• **Goal 1**:
Decide whether each statement below agrees with the forum thread on register allocating the stack. Answer yes or no for each, and quote the exact words of the thread that decide it.
(a) The register allocator being written by the poster is written in Python.
(b) The copy-merging algorithm is based on section 5 of Iterated Register Coalescing.
(c) The poster plans to add an x86 backend to cranelift.

• **Text segment**:
* * * *

Stream: cranelift

Topic: register allocating the stack


view this post on Zulip Jacob Lifshay (Jan 05 2023 at 07:44):

I saw someone mention that you were thinking of register allocating stack slots, you might be interested in a register allocator I'm currently writing in python that does exactly that. it also supports allocating ranges of registers (needed for our SVP64 extensions for PowerPC):
https://salsa.debian.org/Kazan-team/mirrors/bigint-presentation-code (link to mirror cuz it's nicer to browse)

https://git.libre-soc.org/?p=bigint-presentation-code.git;a=summary

view this post on Zulip Jacob Lifshay (Jan 05 2023 at 07:47):

it uses a graph-coloring algorithm based on a combination of:
Retargetable Graph-Coloring Register Allocation for Irregular Architectures
and a copy-merging algorithm based on Iterated Register Coalescing, section 5

view this post on Zulip Jacob Lifshay (Jan 05 2023 at 07:50):

I'm planning on adding a PowerPC backend to cranelift that supports SVP64, so this is partially experimentation on how to allocate register ranges -- if you have any better algorithm ideas, that'd be appreciated!

* * * *

• **Provided information**:

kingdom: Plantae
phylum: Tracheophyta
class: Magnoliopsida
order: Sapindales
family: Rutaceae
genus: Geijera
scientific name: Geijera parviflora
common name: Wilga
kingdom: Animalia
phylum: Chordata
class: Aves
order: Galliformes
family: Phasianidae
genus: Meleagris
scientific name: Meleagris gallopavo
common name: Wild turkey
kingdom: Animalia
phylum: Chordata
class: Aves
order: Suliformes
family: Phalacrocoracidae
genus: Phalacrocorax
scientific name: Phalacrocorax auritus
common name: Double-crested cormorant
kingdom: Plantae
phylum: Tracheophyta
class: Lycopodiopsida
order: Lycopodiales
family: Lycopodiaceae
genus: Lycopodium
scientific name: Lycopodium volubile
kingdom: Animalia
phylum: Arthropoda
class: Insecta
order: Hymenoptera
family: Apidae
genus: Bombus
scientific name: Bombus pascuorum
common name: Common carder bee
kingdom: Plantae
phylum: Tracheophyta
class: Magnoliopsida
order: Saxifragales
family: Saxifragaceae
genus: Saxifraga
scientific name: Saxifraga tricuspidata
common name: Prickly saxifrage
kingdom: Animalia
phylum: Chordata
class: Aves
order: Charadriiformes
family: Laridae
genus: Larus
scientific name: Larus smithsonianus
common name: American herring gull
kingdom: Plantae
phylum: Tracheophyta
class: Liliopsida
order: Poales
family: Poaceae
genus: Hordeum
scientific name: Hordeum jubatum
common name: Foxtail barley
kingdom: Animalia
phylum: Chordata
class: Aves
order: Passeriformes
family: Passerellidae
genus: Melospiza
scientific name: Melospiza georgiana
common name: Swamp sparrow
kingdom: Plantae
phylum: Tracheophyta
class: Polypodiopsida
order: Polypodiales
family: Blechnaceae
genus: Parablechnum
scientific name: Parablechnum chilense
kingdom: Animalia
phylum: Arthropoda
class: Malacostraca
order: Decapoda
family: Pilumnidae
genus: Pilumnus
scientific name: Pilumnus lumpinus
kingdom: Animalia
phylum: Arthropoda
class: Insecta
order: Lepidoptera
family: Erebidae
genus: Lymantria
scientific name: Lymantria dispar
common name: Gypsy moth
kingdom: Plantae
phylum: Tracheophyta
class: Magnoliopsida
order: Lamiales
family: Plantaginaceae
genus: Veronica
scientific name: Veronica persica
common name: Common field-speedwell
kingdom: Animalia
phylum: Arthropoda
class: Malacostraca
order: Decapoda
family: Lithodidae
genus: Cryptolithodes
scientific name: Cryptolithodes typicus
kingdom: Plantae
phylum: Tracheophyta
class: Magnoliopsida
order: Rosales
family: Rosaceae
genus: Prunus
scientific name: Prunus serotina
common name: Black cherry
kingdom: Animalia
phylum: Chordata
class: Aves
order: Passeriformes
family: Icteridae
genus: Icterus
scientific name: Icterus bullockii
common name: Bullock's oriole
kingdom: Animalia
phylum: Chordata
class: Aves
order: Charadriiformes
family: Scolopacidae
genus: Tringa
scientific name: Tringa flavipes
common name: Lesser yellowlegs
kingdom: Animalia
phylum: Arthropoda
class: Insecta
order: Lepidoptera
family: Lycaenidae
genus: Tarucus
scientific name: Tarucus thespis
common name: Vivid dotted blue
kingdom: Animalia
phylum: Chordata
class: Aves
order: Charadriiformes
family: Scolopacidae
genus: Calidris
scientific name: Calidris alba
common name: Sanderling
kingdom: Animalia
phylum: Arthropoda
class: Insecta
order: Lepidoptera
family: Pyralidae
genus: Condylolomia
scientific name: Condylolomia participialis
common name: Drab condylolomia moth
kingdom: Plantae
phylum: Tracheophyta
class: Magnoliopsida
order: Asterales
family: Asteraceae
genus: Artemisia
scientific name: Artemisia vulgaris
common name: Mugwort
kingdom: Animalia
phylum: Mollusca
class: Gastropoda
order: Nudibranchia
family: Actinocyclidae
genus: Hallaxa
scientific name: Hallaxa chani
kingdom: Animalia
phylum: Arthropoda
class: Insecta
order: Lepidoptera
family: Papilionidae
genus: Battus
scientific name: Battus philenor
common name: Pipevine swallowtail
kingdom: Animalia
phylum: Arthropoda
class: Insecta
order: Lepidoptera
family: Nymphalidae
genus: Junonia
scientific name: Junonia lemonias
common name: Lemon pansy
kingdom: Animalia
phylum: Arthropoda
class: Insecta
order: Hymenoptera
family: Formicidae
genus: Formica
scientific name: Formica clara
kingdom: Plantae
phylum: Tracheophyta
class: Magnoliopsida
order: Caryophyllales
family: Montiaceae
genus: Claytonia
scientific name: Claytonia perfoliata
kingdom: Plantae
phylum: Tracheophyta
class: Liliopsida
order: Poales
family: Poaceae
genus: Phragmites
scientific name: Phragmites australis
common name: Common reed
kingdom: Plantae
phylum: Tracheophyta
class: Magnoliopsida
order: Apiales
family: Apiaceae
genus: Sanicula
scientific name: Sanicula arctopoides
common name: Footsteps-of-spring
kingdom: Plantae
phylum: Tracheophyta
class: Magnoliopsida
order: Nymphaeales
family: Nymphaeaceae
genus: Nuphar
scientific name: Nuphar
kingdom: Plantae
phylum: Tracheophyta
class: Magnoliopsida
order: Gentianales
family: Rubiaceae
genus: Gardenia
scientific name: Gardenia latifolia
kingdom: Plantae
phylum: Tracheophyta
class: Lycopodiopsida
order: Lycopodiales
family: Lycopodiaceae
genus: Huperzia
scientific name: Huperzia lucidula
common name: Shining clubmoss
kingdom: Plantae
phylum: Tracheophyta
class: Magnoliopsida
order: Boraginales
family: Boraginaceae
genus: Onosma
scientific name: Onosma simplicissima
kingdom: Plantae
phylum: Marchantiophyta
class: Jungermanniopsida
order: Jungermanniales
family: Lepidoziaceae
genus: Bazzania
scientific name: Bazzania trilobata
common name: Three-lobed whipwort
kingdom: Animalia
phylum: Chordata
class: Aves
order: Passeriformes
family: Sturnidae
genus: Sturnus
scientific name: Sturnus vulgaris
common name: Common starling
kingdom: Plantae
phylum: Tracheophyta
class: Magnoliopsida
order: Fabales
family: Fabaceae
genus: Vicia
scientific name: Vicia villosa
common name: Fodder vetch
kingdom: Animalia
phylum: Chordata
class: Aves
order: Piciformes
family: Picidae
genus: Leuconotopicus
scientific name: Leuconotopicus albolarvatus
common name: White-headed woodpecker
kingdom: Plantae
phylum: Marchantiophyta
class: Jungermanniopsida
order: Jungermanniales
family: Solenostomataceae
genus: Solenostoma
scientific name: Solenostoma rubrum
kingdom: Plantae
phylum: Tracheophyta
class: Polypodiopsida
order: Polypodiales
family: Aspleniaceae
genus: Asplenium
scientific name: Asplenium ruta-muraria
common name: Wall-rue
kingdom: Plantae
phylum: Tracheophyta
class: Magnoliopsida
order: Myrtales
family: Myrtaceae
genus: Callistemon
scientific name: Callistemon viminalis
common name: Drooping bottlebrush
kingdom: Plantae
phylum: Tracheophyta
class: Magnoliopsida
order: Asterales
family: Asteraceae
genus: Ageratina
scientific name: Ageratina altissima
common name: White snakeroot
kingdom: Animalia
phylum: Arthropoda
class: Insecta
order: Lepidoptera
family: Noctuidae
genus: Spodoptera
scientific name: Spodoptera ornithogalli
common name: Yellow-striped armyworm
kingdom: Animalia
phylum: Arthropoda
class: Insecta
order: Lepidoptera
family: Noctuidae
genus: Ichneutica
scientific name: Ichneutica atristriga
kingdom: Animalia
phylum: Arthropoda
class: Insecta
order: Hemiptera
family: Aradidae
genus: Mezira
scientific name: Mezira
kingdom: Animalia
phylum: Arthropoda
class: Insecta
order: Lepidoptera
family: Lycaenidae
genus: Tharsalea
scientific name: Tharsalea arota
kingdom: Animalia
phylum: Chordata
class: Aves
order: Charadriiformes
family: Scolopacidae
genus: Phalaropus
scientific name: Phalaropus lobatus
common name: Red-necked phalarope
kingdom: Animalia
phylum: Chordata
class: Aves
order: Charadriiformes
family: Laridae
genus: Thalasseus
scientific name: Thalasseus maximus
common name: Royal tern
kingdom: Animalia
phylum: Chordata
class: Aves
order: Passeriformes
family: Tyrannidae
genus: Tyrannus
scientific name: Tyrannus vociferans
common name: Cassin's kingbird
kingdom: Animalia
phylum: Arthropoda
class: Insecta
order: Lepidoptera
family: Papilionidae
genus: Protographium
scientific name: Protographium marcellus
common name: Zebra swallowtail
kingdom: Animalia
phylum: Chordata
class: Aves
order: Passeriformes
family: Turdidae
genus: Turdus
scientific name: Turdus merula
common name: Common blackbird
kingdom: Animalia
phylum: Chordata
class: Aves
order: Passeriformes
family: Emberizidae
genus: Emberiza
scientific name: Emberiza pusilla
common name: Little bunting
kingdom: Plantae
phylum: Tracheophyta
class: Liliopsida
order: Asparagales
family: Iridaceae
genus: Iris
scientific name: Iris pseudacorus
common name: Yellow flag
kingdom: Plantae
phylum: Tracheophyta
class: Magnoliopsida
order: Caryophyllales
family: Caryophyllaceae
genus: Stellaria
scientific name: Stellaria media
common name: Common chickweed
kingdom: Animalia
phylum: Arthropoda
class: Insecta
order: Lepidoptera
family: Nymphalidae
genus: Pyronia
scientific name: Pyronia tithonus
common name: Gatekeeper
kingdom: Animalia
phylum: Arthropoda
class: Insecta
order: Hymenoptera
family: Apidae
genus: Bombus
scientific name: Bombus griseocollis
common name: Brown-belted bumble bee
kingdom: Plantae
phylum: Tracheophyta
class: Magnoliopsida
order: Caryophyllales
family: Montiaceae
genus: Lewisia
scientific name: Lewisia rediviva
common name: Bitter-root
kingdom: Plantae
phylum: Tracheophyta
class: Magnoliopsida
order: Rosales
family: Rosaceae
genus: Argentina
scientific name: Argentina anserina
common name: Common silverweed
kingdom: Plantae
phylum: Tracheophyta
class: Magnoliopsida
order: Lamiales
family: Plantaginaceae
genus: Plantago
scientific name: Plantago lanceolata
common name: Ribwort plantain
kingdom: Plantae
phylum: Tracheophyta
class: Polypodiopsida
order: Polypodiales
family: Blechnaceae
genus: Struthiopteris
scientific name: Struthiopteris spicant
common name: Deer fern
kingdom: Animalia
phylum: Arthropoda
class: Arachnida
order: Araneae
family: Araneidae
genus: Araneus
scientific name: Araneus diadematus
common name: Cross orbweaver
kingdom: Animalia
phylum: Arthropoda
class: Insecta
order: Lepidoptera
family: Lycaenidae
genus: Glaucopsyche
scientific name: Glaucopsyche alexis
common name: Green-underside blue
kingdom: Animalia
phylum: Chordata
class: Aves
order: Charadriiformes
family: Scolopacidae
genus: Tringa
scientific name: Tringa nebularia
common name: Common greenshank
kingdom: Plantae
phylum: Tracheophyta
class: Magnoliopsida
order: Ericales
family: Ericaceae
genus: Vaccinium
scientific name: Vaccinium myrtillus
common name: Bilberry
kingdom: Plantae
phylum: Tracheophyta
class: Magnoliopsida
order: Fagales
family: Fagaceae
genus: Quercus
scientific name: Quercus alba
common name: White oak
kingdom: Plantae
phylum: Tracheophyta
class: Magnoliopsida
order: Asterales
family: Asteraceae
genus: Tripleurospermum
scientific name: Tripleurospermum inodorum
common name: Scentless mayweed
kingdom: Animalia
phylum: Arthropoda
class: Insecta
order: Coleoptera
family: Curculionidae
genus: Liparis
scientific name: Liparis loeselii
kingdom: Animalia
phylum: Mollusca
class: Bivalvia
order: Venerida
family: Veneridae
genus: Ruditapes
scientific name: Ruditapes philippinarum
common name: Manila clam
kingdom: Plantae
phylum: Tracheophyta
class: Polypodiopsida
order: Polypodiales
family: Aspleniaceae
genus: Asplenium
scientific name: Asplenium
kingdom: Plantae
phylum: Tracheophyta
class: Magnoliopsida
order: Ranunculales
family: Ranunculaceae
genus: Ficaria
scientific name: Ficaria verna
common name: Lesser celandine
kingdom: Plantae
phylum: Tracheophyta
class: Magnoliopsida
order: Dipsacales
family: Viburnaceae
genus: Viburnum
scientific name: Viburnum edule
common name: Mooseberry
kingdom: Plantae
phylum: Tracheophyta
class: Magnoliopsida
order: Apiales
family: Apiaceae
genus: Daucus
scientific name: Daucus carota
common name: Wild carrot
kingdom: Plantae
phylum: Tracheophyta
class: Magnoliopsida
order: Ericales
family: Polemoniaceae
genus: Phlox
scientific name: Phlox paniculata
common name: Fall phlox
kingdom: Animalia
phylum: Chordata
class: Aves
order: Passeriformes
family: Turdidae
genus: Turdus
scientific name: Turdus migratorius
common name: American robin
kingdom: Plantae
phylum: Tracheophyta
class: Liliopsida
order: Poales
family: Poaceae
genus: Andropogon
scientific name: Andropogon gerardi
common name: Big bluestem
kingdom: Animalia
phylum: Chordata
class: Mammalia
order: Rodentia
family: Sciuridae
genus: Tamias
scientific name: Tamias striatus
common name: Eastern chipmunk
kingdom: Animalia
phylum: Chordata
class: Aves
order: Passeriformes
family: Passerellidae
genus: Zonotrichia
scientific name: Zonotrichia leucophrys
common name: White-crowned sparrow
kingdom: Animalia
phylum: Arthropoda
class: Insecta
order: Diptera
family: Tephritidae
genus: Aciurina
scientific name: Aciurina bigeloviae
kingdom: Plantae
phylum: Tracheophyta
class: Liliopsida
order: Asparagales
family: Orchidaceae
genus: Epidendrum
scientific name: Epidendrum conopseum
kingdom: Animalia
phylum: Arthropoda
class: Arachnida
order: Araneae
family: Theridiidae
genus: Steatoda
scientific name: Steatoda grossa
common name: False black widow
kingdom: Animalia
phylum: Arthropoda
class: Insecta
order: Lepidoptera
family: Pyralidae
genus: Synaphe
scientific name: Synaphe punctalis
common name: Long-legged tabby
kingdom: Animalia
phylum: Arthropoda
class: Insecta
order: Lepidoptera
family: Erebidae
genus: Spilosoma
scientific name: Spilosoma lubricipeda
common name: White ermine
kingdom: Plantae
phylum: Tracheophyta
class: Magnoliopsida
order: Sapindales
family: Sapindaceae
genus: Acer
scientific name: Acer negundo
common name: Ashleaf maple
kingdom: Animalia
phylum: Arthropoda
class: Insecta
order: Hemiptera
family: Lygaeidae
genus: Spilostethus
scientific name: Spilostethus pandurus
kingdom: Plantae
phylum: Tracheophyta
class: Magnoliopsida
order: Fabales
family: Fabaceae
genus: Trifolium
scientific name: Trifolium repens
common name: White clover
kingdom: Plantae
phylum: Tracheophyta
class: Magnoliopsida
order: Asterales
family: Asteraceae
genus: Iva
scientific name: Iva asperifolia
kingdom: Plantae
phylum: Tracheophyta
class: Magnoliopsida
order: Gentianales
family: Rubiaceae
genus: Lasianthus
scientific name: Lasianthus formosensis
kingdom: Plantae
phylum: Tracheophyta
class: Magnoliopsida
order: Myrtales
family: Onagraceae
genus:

* * * *

• **Goal 2**: Revise the rows from the first line through the line containing "scientific name: Meleagris gallopavo", replacing "phylum" with "division" and leaving everything else unchanged. Give only those lines.

• **Written answer 1**:
(a) Yes: "a register allocator I'm currently writing in python"
(b) Yes: "a copy-merging algorithm based on Iterated Register Coalescing, section 5"
(c) No: "I'm planning on adding a PowerPC backend to cranelift that supports SVP64"

• **Written answer 2**:
kingdom: Plantae
division: Tracheophyta
class: Magnoliopsida
order: Sapindales
family: Rutaceae
genus: Geijera
scientific name: Geijera parviflora
common name: Wilga
kingdom: Animalia
division: Chordata
class: Aves
order: Galliformes
family: Phasianidae
genus: Meleagris
scientific name: Meleagris gallopavo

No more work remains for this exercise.